If 2016 was enough to stultify you into a state of acedia and make you long for the bucolic days of youth, have no fear — the Wayne State University Word Warriors are here to lift your spirits.

As part of its initiative to draw attention to some of the English language's most expressive — yet regrettably neglected — words, Wayne State University has released its annual list of the year’s top 10 words that deserve to be used more often in conversation and prose.

Now beginning its ninth year, Wayne State’s Word Warriors series promotes words especially worthy of retrieval from the linguistic cellar.

The Word Warriors’ extensive list is composed of submissions from both administrators of the website as well as the public; participants worldwide have seen their favorite words brought back from the brink of obsolescence at wordwarriors.wayne.edu. New entries are posted there — as well as on Facebook — each week.

“The English language has perhaps more words in its lexicon than any other,” says Jerry Herron, dean of WSU's Irvin D. Reid Honors College and a member of the website’s editorial board. “By making use of the repertoire available to us, we expand our ability to communicate clearly and help make our world a more interesting place. Bringing these words back into everyday conversation is just another way of broadening our horizons.”

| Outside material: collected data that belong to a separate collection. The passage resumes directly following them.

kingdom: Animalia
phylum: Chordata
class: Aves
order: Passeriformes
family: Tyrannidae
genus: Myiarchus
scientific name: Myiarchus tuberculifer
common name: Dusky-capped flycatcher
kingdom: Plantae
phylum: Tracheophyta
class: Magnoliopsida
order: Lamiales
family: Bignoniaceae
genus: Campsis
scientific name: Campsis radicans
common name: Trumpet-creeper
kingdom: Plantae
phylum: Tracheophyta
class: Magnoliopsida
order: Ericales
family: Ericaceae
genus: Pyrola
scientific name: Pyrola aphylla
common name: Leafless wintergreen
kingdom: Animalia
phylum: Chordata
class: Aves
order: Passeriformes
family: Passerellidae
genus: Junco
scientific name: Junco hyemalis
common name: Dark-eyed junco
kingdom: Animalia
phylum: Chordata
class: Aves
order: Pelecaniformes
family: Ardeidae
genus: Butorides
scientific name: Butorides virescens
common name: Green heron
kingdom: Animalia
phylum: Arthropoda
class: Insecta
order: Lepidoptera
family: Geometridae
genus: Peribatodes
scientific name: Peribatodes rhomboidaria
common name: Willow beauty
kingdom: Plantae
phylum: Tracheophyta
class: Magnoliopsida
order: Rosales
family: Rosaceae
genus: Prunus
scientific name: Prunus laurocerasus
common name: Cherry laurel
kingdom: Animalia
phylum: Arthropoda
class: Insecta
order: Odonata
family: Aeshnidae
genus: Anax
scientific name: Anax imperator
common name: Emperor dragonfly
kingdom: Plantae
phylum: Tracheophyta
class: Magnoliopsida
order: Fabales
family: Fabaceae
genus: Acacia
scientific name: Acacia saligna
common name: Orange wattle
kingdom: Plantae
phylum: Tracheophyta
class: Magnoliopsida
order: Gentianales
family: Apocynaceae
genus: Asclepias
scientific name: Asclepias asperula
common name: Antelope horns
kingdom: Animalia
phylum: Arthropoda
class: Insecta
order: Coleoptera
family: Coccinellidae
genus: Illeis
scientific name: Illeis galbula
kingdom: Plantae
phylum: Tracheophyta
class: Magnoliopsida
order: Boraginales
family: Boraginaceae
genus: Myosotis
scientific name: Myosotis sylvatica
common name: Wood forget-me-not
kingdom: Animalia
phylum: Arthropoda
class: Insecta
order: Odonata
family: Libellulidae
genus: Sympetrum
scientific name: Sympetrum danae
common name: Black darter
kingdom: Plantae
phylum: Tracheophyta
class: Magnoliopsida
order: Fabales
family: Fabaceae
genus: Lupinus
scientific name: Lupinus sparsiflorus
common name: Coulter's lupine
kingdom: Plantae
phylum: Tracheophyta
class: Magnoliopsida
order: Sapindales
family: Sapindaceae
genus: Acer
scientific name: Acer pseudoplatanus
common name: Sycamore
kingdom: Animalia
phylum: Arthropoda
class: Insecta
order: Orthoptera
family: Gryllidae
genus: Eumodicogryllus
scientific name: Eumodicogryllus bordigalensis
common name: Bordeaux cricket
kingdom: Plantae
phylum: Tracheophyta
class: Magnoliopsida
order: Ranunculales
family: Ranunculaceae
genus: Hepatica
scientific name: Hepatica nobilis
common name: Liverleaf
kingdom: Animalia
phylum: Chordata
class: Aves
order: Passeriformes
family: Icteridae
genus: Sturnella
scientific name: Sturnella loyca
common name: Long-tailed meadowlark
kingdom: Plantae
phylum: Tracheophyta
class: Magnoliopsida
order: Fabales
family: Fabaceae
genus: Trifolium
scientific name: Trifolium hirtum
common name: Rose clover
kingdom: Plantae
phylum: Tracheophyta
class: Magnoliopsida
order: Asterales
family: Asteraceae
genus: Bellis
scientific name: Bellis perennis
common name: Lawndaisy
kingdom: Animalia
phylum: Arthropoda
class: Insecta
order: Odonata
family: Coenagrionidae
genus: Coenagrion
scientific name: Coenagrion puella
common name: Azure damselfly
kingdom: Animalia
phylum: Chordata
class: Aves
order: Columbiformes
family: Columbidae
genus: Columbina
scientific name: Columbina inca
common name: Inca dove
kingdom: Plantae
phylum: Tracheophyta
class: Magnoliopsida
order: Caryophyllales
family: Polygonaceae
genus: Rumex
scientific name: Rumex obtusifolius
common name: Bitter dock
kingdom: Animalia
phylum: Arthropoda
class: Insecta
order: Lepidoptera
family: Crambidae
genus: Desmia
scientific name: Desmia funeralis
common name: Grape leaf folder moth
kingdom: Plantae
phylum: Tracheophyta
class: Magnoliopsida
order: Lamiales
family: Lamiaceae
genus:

And now, the Word Warriors' 2017 list of eminently useful words that should be brought back to enrich our language:

  • Acedia
    • Spiritual or mental sloth; apathy.
    • When she broke up with him, he fell into a state of acedia and didn't leave the apartment for two months.
  • Anfractuous
    • Indirect and containing bends, turns or winds; circuitous.
    • The road used to reach the castle was anfractuous.
  • Blithering
    • Senselessly talkative, babbling; used chiefly as an intensive to express annoyance or contempt.
    • His Facebook posts were the confused ramblings of a blithering fool.
  • Bombinate
    • Buzz; hum.
    • A fly bombinated in the corner of the sun porch, making it hard for Tom to relax.
  • Bucolic
    • Of or relating to the pleasant aspects of the countryside and country life.
    • Sitting on the subway, surrounded by angry city folk, Jack felt a twinge of longing for his bucolic childhood on the farm.
  • Effulgent
    • 1. Shining brightly; radiant. 2. (Of a person or their expression) emanating joy or goodness.
    • Her beauty was enhanced by her effulgent personality.
  • Gauche
    • Lacking ease or grace; unsophisticated and socially awkward.
    • His gauche demeanor made Tom stand out like a sore thumb in the crowd of New York socialites.
  • Guttle
    • To eat or drink greedily and noisily.
    • As the man across from her guttled his meal, Sabrina knew the blind date had been a mistake.
  • Mugwump
    • A person who remains aloof or independent, especially from party politics.
    • Ever the mugwump, John refused to take a side in the partisan bickering that divided his office.
  • Stultify
    • Cause to lose enthusiasm and initiative, especially as a result of a tedious or restrictive routine.
    • The stultifying file work robbed the young intern of the joy she'd shown on the first day.